Naturally, Edwards functionaries cried foul. Commissioner of Administration Jay Dardenne said low interest rates should spur more borrowing rather than paying off debt, perhaps oblivious to the fact that with the recent significant fall in long-term rates it makes sense to pay off relatively higher cost debt and free up operating cash that can go to funding current operations. Transportation and Development Secretary Shawn Wilson complained that reducing money to roads could leave available excess federal matching funds on the table – even though on multiple occasions the state has witnessed this song and dance from him and his doomsaying hasn’t transpired.
But their genuine if unstated objection stems from how spending less on line items reduces their boss’ leverage over legislators. Governors historically have used a tactic of threatening vetoes of line items in the outlay bill benefitting districts of specific legislators as a tool to entice their votes on other matters. The fewer of these out there, the less likely a governor can get his way.
In Edwards’ first term, a move like this he could counter by having a friendly Senate redirect money back into projects.

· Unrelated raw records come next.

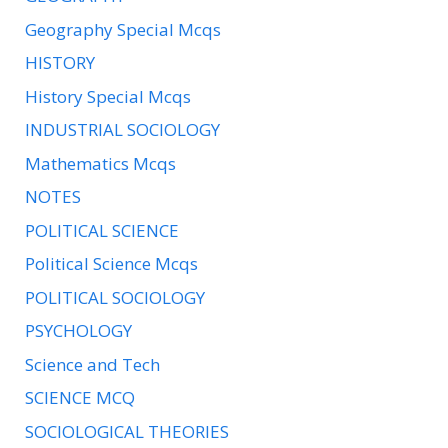
Geography Special Mcqs
HISTORY
History Special Mcqs
INDUSTRIAL SOCIOLOGY
Mathematics Mcqs
NOTES
POLITICAL SCIENCE
Political Science Mcqs
POLITICAL SOCIOLOGY
PSYCHOLOGY
Science and Tech
SCIENCE MCQ
SOCIOLOGICAL THEORIES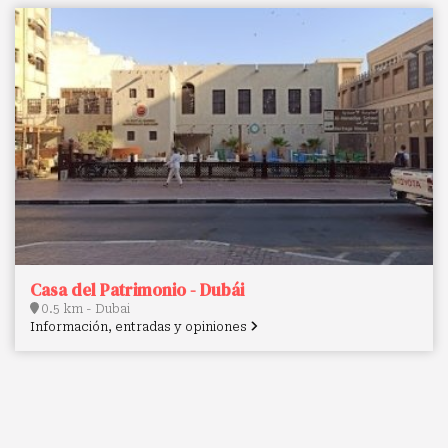
Casa del Patrimonio - Dubái
0.5 km - Dubai
Información, entradas y opiniones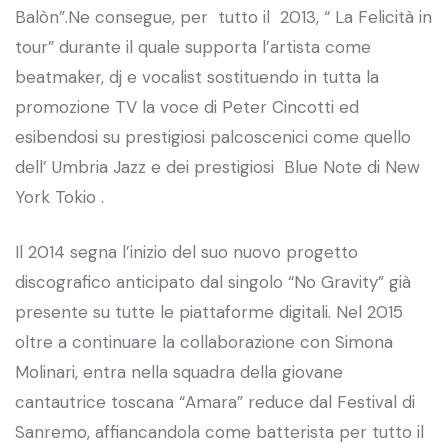
Balòn”.Ne consegue, per tutto il 2013, “ La Felicità in
tour” durante il quale supporta l’artista come
beatmaker, dj e vocalist sostituendo in tutta la
promozione TV la voce di Peter Cincotti ed
esibendosi su prestigiosi palcoscenici come quello
dell’ Umbria Jazz e dei prestigiosi Blue Note di New
York Tokio .
Il 2014 segna l’inizio del suo nuovo progetto
discografico anticipato dal singolo “No Gravity” già
presente su tutte le piattaforme digitali. Nel 2015
oltre a continuare la collaborazione con Simona
Molinari, entra nella squadra della giovane
cantautrice toscana “Amara” reduce dal Festival di
Sanremo, affiancandola come batterista per tutto il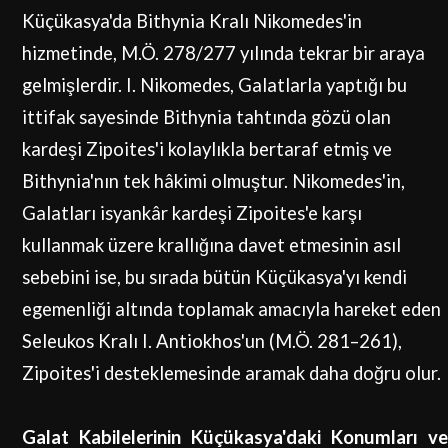
Küçükasya'da Bithynia Kralı Nikomedes'in
hizmetinde, M.Ö. 278/277 yılında tekrar bir araya
gelmişlerdir. I. Nikomedes, Galatlarla yaptığı bu
ittifak sayesinde Bithynia tahtında gözü olan
kardeşi Zipoites'i kolaylıkla bertaraf etmiş ve
Bithynia'nın tek hâkimi olmuştur. Nikomedes'in,
Galatları isyankâr kardeşi Zipoites'e karşı
kullanmak üzere krallığına davet etmesinin asıl
sebebini ise, bu sırada bütün Küçükasya'yı kendi
egemenliği altında toplamak amacıyla hareket eden
Seleukos Kralı I. Antiokhos'un (M.Ö. 281–261),
Zipoites'i desteklemesinde aramak daha doğru olur.
Galat Kabilelerinin Küçükasya'daki Konumları ve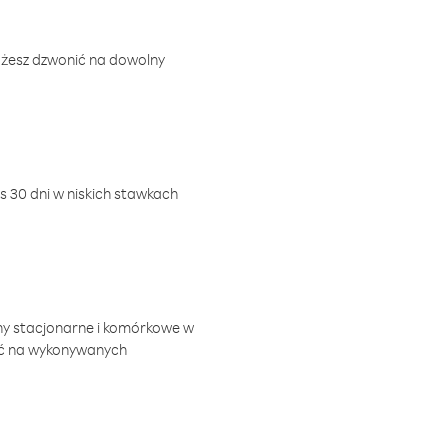
ożesz dzwonić na dowolny
 30 dni w niskich stawkach
ny stacjonarne i komórkowe w
ić na wykonywanych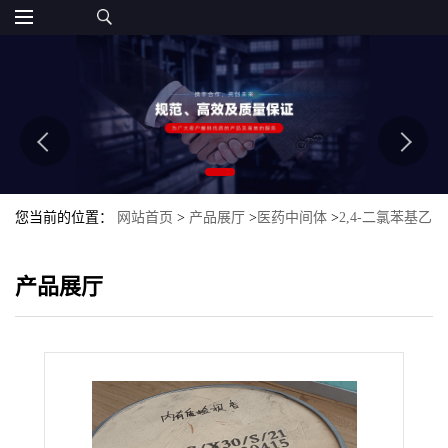
您当前的位置：
网站首页
>
产品展厅
>
医药中间体
>
2,4-二氯苯基乙
酸
产品展厅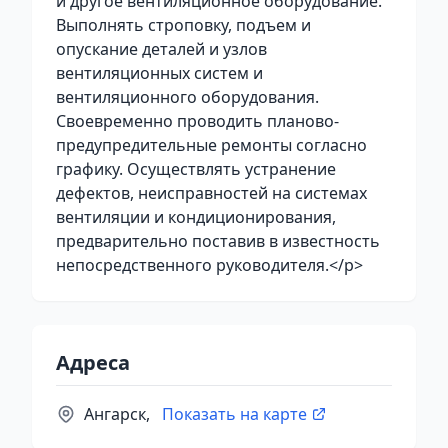
и другое вентиляционное оборудование.
Выполнять строповку, подъем и
опускание деталей и узлов
вентиляционных систем и
вентиляционного оборудования.
Своевременно проводить планово-
предупредительные ремонты согласно
графику. Осуществлять устранение
дефектов, неисправностей на системах
вентиляции и кондиционирования,
предварительно поставив в известность
непосредственного руководителя.</p>
Адреса
Ангарск,
Показать на карте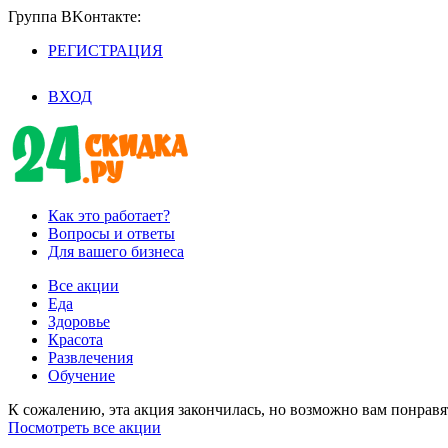
Группа BKoнтaктe:
РЕГИСТРАЦИЯ
/
ВХОД
Как это работает?
Вопросы и ответы
Для вашего бизнеса
Все акции
Еда
Здоровье
Красота
Развлечения
Обучение
К сожалению, эта акция закончилась, но возможно вам понрав
Посмотреть все акции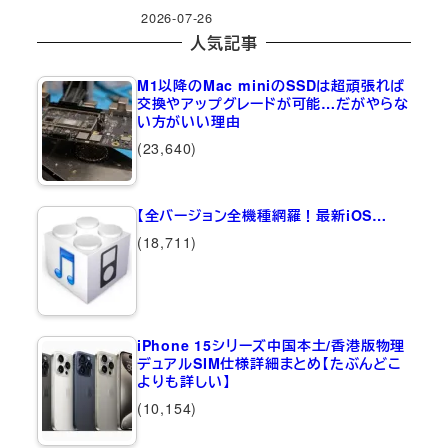
2026-07-26
人気記事
M1以降のMac miniのSSDは超頑張れば
交換やアップグレードが可能…だがやらな
い方がいい理由
(23,640)
【全バージョン全機種網羅！最新iOS…
(18,711)
iPhone 15シリーズ中国本土/香港版物理
デュアルSIM仕様詳細まとめ【たぶんどこ
よりも詳しい】
(10,154)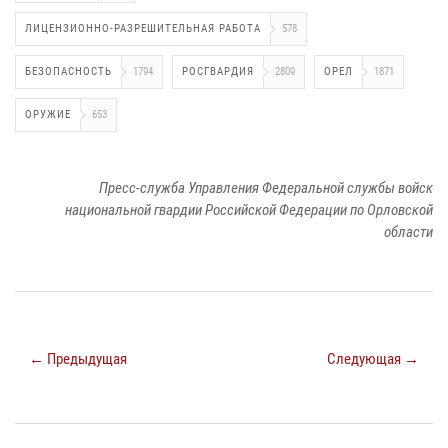
ЛИЦЕНЗИОННО-РАЗРЕШИТЕЛЬНАЯ РАБОТА
578
БЕЗОПАСНОСТЬ
1794
РОСГВАРДИЯ
2809
ОРЕЛ
1871
ОРУЖИЕ
653
Пресс-служба Управления Федеральной службы войск
национальной гвардии Российской Федерации по Орловской
области
← Предыдущая
Следующая →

However, that doesn’t appear likely this time out, and chills must have gone through the governor’s spine when he heard Bishop, who as chairman of the chamber’s Ways and Means Committee holds the position that traditionally has most sway over the composition of capital outlay bills, tell administration mandarins “I’m sorry, I’m going to be hard for the next four years.”
It’s a small but significant step Republicans take in their quest to have a conservative Legislature dictate policy to a liberal governor, rather than the opposite.